_WORKING DATA_:

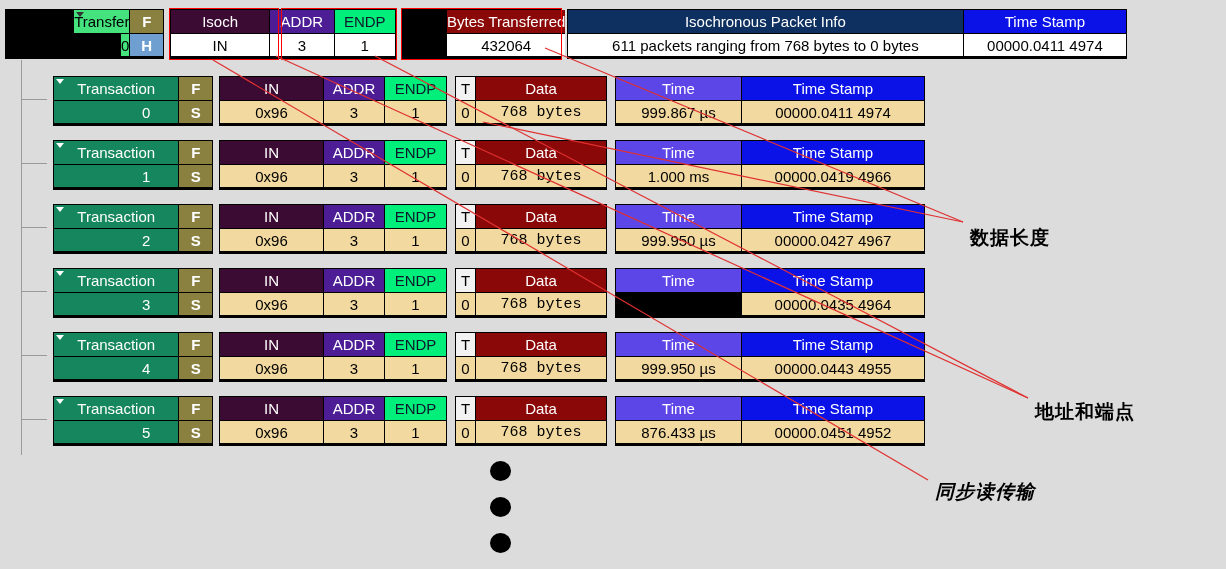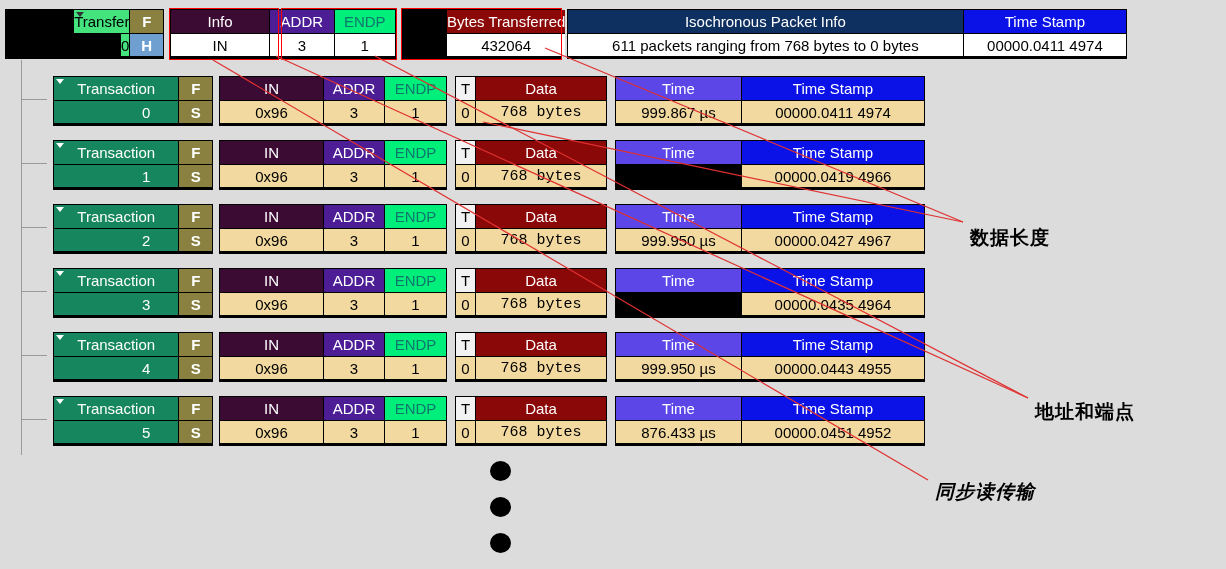"Info" div.cellh { text: Info -> Isoch }
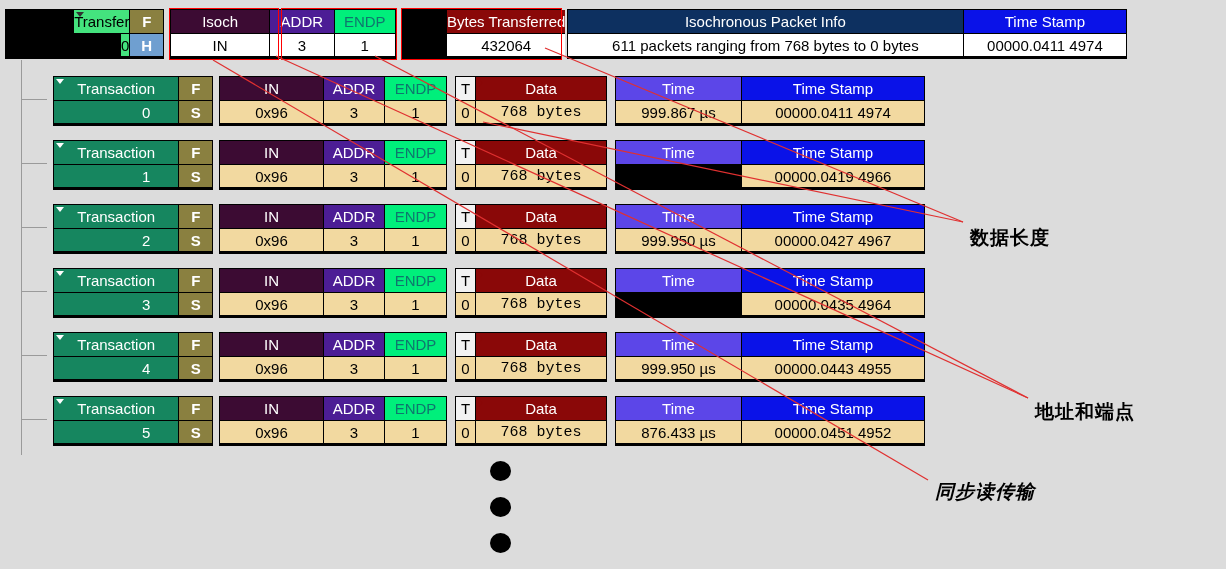"ENDP" .h-spring { color: #0f766e -> #0f172a }
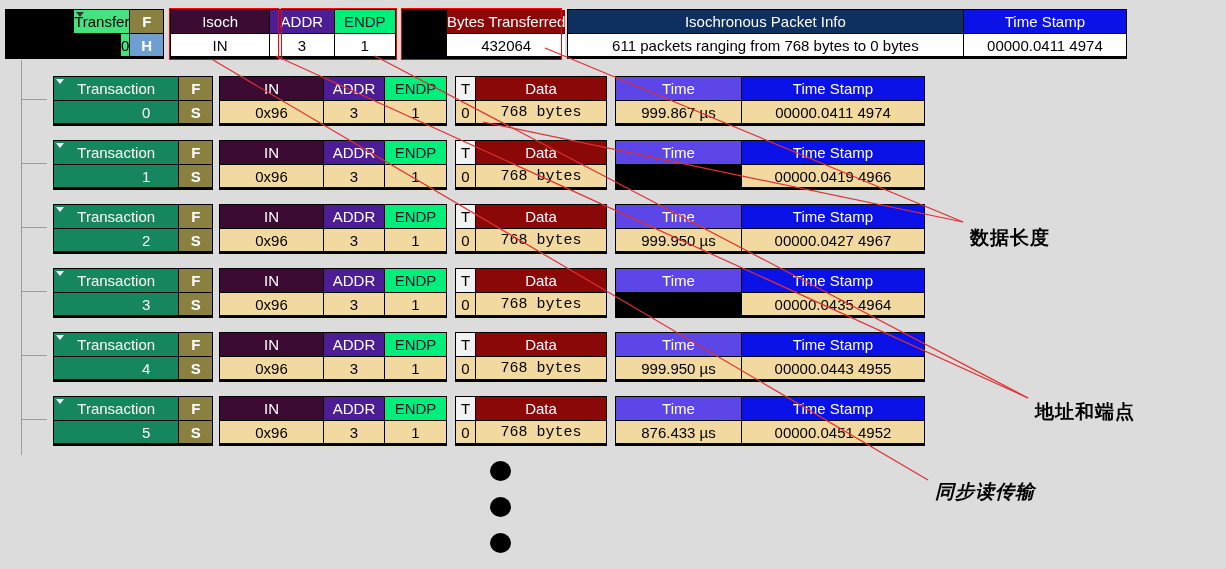"1.000 ms" div.cellv { html: none -> <div>1.000 ms</div> }
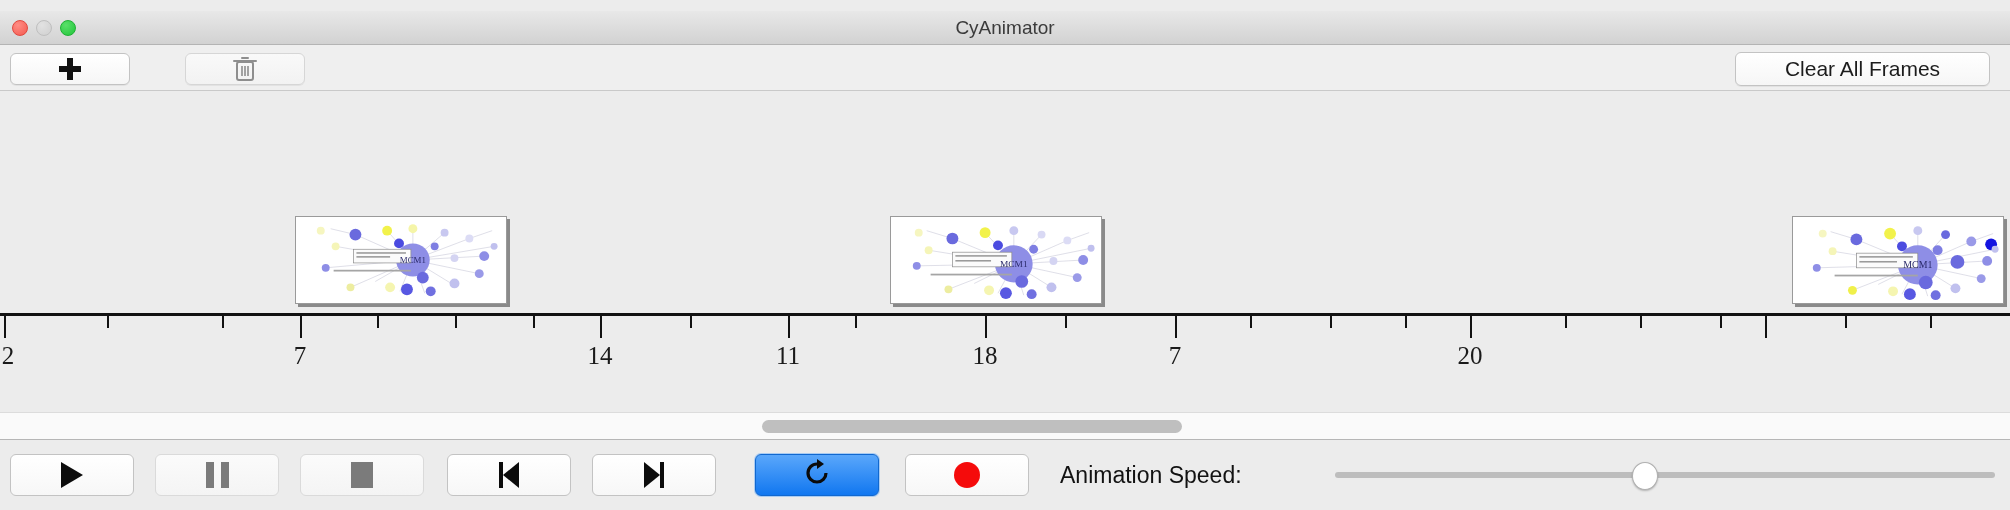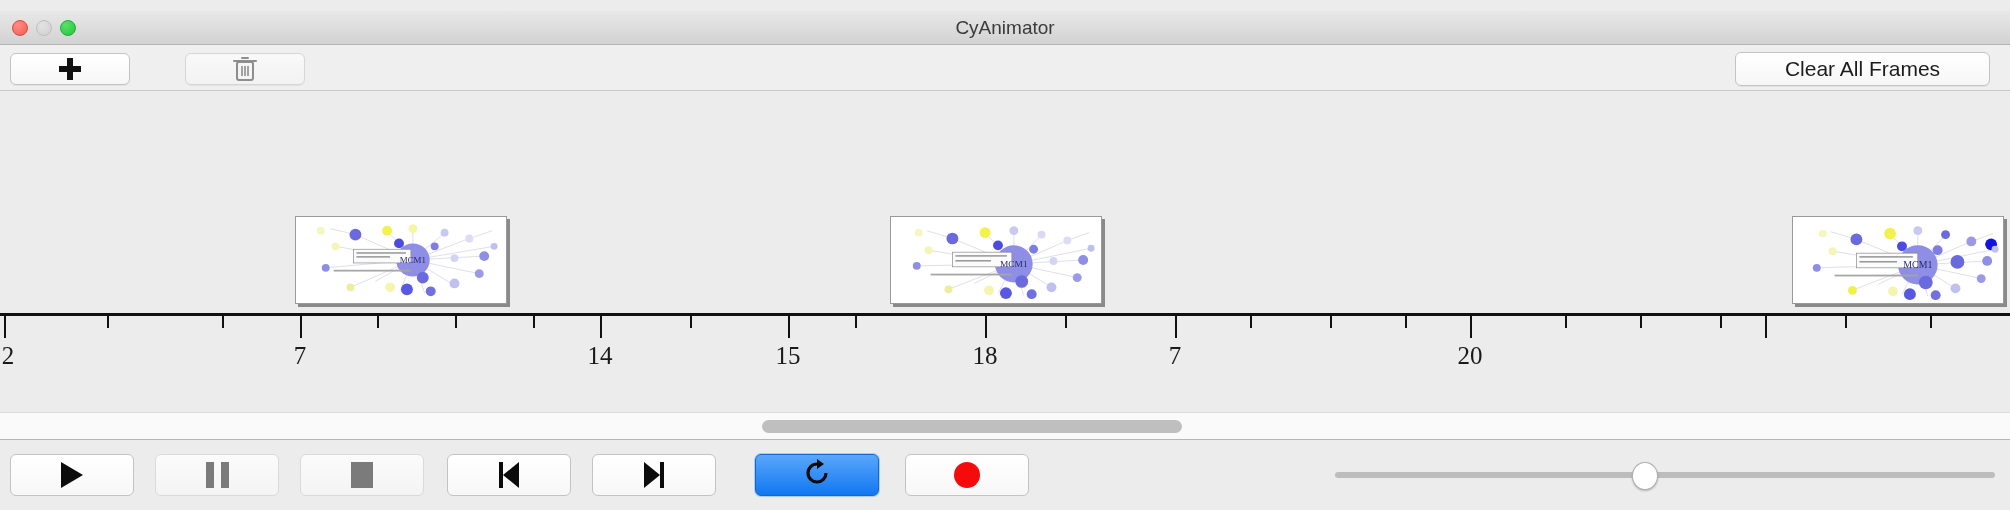"15" div.tick-label { text: 15 -> 11 }
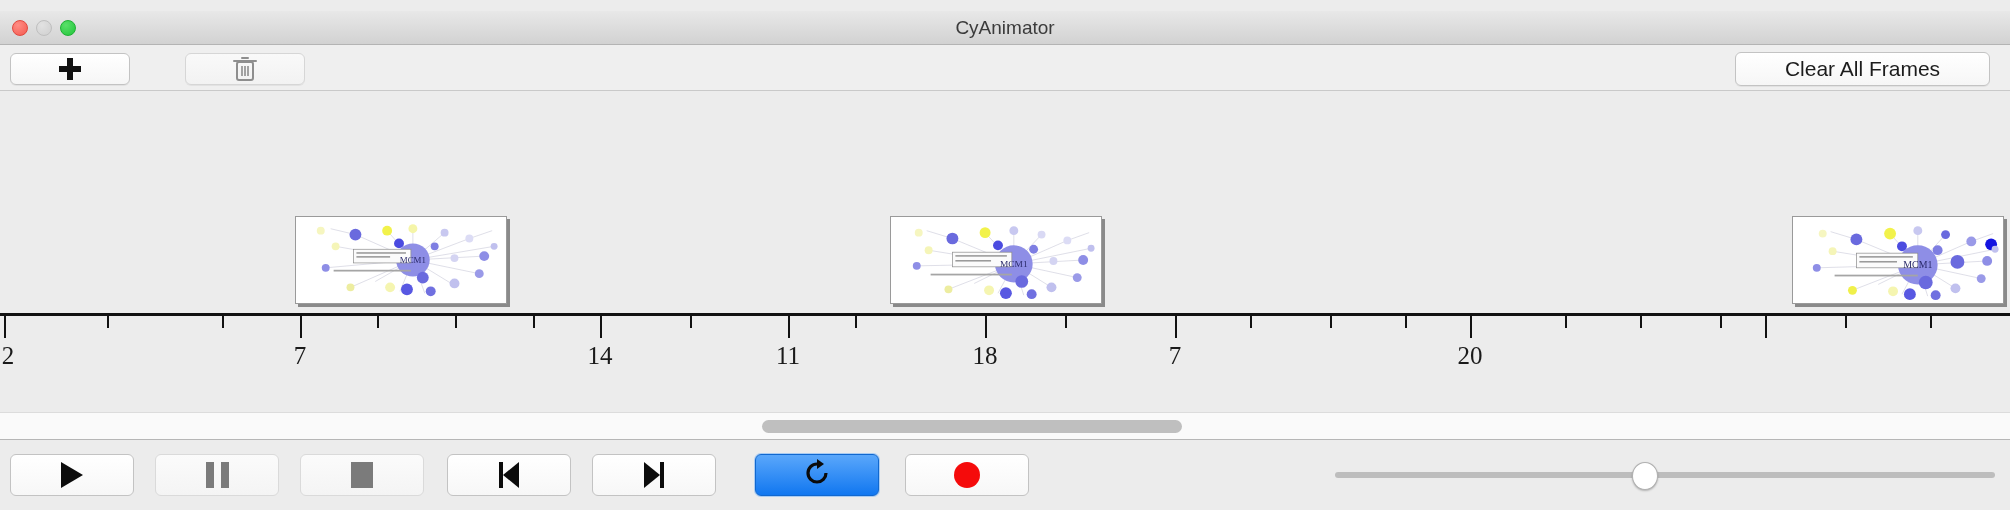"Animation Speed:" div.speed-label { html: none -> <div>Animation Speed:</div> }
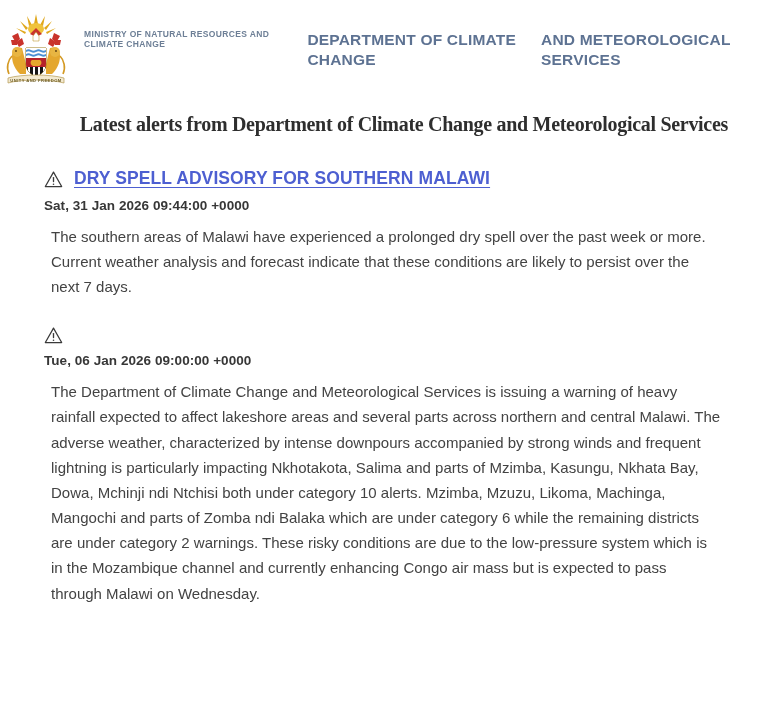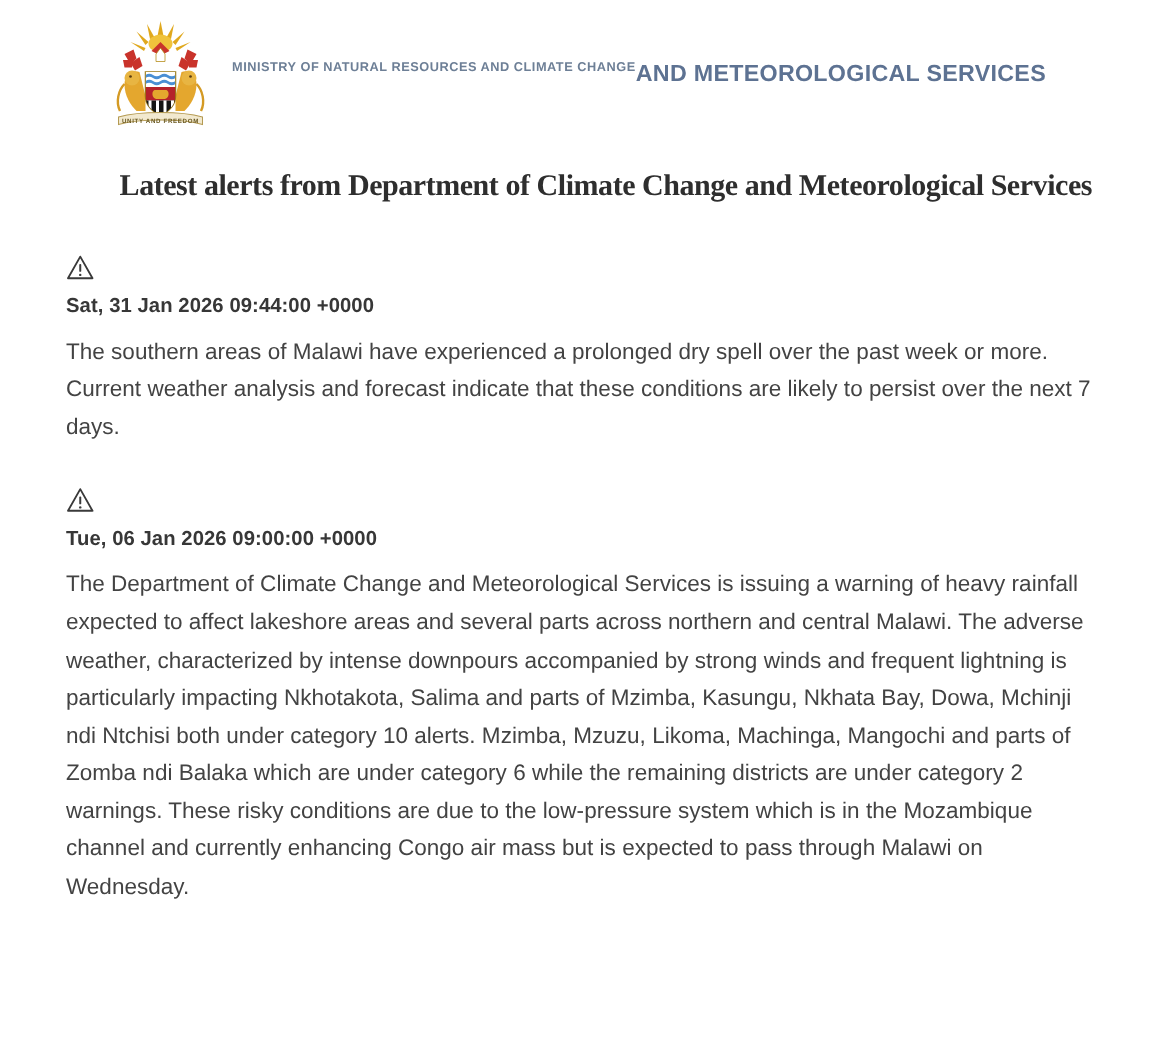"DEPARTMENT OF CLIMATE CHANGE" div.dept-line { html: none -> <div>DEPARTMENT OF CLIMATE CHANGE</div> }
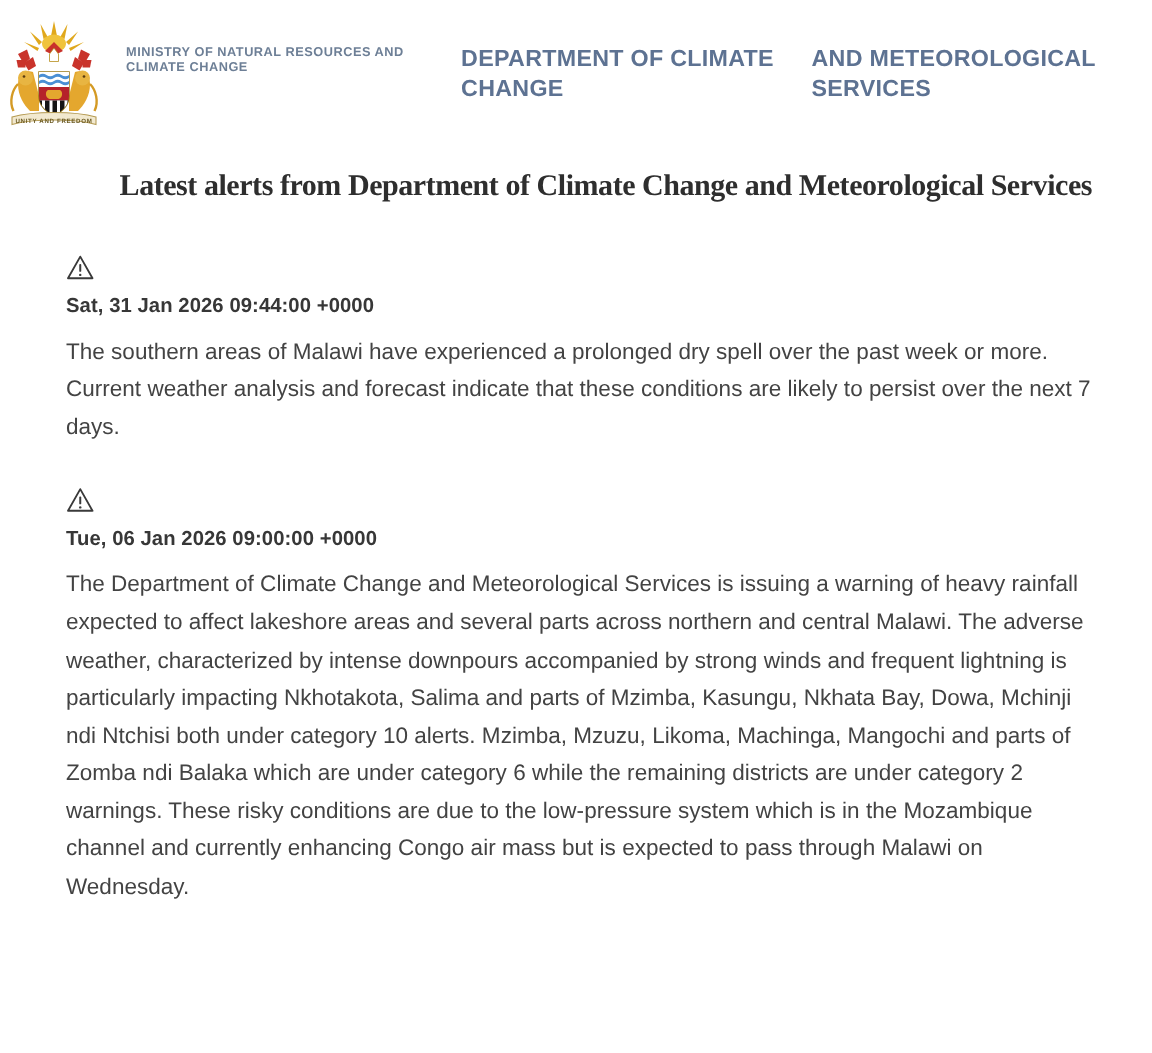"DRY SPELL ADVISORY FOR SOUTHERN" a.alert-link { html: none -> <a>DRY SPELL ADVISORY FOR SOUTHERN MALAWI</a> }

_WHAT IS BEING ASKED_:
Give every entry again as it is, dropping its pictures.

_EXERCISE RESULT_:
"Info" div.cellh { text: Info -> Isoch }
"ENDP" .h-spring { color: #0f766e -> #0f172a }
"1.000 ms" div.cellv { html: none -> <div>1.000 ms</div> }
"15" div.tick-label { text: 15 -> 11 }
"Animation Speed:" div.speed-label { html: none -> <div>Animation Speed:</div> }
"DEPARTMENT OF CLIMATE CHANGE" div.dept-line { html: none -> <div>DEPARTMENT OF CLIMATE CHANGE</div> }
"DRY SPELL ADVISORY FOR SOUTHERN" a.alert-link { html: none -> <a>DRY SPELL ADVISORY FOR SOUTHERN MALAWI</a> }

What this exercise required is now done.